Edmund RUBBRA (1901-1986)
Piano Trio in One Movement (1950)
Meditazioni sopra 'Curs Désolés'
(1949)
Phantasy for two violins and piano (1927)
Oboe Sonata (1958)
Suite The Buddha [arr Adrian Cruft] (1947)
Piano Trio No. 2 (1960s)
Duo for cor anglais and piano
(1980)
The Endymion Ensemble
Michael Dussek (piano) (all works except Buddha)
Krysia Osostowicz (violin) (Trios, Phantasy, Buddha)
Jane Salmon (cello) (Trios and Buddha)
Melinda Maxwell (oboe/cor anglais) (Duo, Oboe Sonata and
Meditazioni)
Catherine Manson (violin/viola) (Phantasy, Buddha)
Helen Keen (flute) (Buddha)
rec All Saints Church, East Finchley, London, 3-5 April
2000
DUTTON CDLX 7106
[77.01]
Crotchet AmazonUK
AmazonUS
After recording the violin sonatas Dutton move on with agreeable remorselessness
to the other chamber works. I rather hope that Dutton will duplicate the
four string quartets or seek a licence from whoever now holds the IPR for
the Sterling Quartets Conifer DATs.
Melinda Maxwell's delicate tone painting and dancing delicacy tickles and
caresses the ears in the fantasy on Josquin's air Curs
Désolés. The work was originally written for recorder
and harpsichord (I have known the work in this form for many years from a
BBC broadcast) but the composer indicated that flute or oboe may be used
and that the piano can be substituted for the harpsichord. This is a lovely
piece with a fey oriental twist at times. It is well worth hearing.
Its opening bars follow the same melodic line as the Fourth Symphony. Maxwell
exchanges the oboe for the cor anglais for the equally brief but dour and
dissonant (in the piano part) Duo - the only tough essay on
the disc. It was written for and recorded by Peter Bree in 1980.
The Phantasy is dedicated to fellow 2001 centenarian, Gerald
Finzi. This work is not typical Rubbra. It has more fellow feeling with Dunhill's
violin sonatas and the early sonatas of Howell and John Ireland than with
Rubbra's fully developed style. The composer was only 26 when it was written.
The Oboe Sonata is lean (and succulent at the same time) with a warm
ambience and, as in the case of the Meditazioni, the key action
is either inaudible or so quiet as to hardly be there at all. This is an
exceptionally beautiful work written in a molten aureate flow of melody.

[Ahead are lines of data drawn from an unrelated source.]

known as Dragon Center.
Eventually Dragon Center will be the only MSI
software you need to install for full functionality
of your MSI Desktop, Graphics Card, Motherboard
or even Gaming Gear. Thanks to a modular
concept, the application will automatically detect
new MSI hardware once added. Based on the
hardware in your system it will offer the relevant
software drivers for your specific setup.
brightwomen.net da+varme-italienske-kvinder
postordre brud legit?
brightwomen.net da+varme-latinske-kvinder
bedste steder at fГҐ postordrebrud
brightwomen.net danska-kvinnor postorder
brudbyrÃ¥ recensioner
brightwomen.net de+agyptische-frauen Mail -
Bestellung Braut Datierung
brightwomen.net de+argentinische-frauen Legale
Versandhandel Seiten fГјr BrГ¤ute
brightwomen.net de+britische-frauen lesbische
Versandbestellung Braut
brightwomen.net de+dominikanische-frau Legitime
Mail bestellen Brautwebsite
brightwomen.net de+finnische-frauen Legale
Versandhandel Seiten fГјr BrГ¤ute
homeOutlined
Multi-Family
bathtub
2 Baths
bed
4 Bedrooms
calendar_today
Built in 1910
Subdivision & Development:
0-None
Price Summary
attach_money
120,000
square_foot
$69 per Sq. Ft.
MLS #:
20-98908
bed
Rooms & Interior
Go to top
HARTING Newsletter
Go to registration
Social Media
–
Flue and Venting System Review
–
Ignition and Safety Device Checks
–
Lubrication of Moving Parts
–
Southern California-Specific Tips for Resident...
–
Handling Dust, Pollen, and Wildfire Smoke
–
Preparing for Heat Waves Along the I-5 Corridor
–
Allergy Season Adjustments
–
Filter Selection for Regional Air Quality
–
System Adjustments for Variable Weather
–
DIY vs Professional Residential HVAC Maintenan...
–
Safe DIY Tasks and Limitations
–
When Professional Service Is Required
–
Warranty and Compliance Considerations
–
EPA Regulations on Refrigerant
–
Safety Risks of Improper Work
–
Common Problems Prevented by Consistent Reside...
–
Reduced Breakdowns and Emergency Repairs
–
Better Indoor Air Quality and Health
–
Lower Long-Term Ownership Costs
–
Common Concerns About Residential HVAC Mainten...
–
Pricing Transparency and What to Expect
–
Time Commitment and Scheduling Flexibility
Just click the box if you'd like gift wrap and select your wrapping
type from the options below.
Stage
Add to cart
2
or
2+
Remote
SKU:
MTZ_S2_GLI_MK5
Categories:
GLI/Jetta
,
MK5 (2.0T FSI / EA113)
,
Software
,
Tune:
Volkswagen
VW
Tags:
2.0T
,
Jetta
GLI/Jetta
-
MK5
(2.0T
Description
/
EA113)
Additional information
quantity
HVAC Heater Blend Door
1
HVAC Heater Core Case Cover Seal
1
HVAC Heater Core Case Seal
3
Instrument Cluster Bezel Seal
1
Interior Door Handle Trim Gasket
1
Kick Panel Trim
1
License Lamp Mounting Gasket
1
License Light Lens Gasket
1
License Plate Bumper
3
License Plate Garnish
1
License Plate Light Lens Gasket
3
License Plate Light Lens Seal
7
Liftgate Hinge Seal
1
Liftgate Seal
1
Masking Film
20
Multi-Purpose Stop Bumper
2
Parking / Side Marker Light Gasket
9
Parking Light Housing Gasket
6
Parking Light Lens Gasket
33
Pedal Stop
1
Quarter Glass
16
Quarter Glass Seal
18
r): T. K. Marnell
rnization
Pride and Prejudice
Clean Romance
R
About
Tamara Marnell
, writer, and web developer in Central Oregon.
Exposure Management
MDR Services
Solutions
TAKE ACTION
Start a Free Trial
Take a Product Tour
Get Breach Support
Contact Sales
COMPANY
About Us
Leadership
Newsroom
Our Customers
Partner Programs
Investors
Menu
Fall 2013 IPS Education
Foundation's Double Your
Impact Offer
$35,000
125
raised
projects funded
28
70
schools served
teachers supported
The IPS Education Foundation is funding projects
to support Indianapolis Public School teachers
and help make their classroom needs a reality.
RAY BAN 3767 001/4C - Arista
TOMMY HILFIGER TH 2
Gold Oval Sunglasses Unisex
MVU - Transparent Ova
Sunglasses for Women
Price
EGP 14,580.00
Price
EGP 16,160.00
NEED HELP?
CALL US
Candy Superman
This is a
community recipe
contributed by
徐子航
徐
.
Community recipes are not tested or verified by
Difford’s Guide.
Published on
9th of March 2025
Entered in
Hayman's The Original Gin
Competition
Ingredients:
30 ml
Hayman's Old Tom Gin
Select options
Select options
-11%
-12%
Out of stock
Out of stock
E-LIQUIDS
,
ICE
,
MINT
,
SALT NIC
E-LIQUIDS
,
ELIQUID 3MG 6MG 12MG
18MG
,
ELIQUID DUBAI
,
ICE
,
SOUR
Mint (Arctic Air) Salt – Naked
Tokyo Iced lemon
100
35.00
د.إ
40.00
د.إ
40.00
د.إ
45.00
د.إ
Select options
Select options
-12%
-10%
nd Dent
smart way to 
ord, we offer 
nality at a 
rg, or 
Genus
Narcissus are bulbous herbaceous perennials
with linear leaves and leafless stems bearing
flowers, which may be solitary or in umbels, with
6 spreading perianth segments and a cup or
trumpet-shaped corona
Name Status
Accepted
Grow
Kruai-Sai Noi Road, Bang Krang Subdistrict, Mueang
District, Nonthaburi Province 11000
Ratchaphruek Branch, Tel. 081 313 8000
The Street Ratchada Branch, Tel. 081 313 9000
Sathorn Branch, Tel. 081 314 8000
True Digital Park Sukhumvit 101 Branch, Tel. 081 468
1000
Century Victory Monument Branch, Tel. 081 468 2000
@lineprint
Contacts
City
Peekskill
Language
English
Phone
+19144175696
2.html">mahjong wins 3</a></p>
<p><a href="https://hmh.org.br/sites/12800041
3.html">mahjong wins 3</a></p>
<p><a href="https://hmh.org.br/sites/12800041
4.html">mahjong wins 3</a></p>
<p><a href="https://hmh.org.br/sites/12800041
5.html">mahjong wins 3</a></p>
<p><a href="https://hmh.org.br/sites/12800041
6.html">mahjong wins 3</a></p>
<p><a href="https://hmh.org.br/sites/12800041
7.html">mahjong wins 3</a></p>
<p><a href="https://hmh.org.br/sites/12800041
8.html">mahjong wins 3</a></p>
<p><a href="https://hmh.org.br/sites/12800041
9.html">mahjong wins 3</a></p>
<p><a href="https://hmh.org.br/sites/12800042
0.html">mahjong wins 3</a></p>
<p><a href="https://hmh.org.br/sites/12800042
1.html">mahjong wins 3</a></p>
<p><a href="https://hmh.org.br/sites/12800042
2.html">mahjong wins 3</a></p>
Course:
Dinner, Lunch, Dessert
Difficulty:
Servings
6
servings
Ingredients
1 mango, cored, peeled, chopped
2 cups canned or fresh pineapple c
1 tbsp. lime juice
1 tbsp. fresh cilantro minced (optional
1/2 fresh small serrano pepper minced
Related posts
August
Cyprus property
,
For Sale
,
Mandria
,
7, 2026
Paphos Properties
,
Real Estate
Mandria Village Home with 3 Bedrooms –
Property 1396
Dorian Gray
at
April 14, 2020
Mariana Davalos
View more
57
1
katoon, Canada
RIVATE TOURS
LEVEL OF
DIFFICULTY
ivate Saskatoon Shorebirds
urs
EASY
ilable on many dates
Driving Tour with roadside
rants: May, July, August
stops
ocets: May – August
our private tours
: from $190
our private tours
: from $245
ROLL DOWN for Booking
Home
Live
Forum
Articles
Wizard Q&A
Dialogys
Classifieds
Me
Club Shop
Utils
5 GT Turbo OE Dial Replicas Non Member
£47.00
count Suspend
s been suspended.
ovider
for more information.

The whirlpool of melody in the Presto (with its echoes of the Piano
Concerto and the Fifth Symphony) makes you regret that Rubbra never wrote
an Oboe Concerto. A Concerto of the eminence of the sonata would have made
a glowing coupling if there had been room on the recent ASV/Alan Cuckston
CD.
The five movements of The Buddha suite were written for a radio
play by Clifford Bax. The scoring was originally for flute, oboe and string
quartet but Adrian Cruft (always a solicitous and sensitive soul and a fine
composer in his own right) was selected to make the present arrangement.
The music is faintly oriental, certainly elusive, melodic and clear, eerie
in The Ascetics movement, Beethovenian in the shaping of the obbligato
in The Chariot Ride.
The Piano Trio No. 2 is again warm and welcoming. It breathes a friendly
air with little dancing melodic figures unwinding and flying here and there.
Rubbra's sense of dialogue is strong. While the first trio (in a single movement)
came from 1950 and is structurally reminiscent of the viol fantasies of John
Jenkins, the second is freer, nostalgic and open to melodically liberated
lines at every step. It is difficult to understand how ideas of the moment
and character of that at 2.10 in the allegro scherzando second (and
final) movement, can have been so neglected.
When you see the name Martin Anderson as the author of the notes you know
that you are in safe and inspired hands.